» TASK DIRECTIONS: For this exercise, output the line holding "найти на клубных" and all subsequent lines of the entries below, unchanged, up to and including the last.

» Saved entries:
▼

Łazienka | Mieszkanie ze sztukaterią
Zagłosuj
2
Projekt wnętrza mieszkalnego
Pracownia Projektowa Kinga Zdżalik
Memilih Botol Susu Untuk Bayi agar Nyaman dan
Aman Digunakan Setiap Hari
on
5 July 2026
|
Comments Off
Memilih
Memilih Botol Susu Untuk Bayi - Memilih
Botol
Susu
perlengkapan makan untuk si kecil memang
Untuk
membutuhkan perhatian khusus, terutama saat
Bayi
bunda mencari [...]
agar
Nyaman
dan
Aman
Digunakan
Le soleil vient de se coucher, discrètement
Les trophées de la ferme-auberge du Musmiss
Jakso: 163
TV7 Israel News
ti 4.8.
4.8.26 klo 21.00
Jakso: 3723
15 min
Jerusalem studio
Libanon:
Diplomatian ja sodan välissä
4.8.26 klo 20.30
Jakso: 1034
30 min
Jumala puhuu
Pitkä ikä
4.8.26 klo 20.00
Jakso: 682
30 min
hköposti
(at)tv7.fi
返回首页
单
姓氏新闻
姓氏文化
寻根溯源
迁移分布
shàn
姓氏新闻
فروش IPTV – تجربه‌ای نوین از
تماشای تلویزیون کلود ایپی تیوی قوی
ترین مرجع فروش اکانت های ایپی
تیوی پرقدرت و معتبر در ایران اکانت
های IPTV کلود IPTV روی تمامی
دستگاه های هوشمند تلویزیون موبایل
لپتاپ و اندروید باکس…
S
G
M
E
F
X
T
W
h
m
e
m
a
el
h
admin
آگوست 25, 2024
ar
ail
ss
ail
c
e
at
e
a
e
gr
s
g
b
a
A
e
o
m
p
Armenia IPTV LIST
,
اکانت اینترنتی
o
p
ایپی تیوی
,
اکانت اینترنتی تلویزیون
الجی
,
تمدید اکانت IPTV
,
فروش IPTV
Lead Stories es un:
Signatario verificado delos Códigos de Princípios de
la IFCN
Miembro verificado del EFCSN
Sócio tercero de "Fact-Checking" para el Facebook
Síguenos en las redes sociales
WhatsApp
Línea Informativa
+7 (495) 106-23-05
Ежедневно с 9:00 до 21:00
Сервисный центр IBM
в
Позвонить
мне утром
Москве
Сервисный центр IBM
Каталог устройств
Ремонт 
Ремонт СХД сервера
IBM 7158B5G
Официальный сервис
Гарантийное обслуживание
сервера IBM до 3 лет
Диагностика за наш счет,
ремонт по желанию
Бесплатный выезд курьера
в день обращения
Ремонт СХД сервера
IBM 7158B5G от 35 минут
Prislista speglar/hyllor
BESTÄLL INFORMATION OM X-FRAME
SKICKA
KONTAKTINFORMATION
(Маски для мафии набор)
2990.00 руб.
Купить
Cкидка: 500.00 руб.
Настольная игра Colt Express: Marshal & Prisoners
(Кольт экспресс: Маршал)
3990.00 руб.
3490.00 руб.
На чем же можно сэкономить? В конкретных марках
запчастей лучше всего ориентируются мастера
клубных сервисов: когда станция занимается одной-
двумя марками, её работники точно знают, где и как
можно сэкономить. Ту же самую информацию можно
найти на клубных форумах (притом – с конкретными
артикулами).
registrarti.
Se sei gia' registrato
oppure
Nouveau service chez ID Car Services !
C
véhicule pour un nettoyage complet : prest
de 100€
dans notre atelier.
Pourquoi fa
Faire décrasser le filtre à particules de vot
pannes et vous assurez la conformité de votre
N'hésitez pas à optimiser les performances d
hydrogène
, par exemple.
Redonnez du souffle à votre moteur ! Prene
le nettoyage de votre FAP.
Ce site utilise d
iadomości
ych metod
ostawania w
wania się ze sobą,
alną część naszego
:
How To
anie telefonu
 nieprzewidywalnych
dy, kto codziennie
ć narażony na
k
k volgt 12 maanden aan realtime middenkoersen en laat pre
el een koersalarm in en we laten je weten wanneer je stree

▲

» EXERCISE ANSWER:
найти на клубных форумах (притом – с конкретными
артикулами).
registrarti.
Se sei gia' registrato
oppure
Nouveau service chez ID Car Services !
C
véhicule pour un nettoyage complet : prest
de 100€
dans notre atelier.
Pourquoi fa
Faire décrasser le filtre à particules de vot
pannes et vous assurez la conformité de votre
N'hésitez pas à optimiser les performances d
hydrogène
, par exemple.
Redonnez du souffle à votre moteur ! Prene
le nettoyage de votre FAP.
Ce site utilise d
iadomości
ych metod
ostawania w
wania się ze sobą,
alną część naszego
:
How To
anie telefonu
 nieprzewidywalnych
dy, kto codziennie
ć narażony na
k
k volgt 12 maanden aan realtime middenkoersen en laat pre
el een koersalarm in en we laten je weten wanneer je stree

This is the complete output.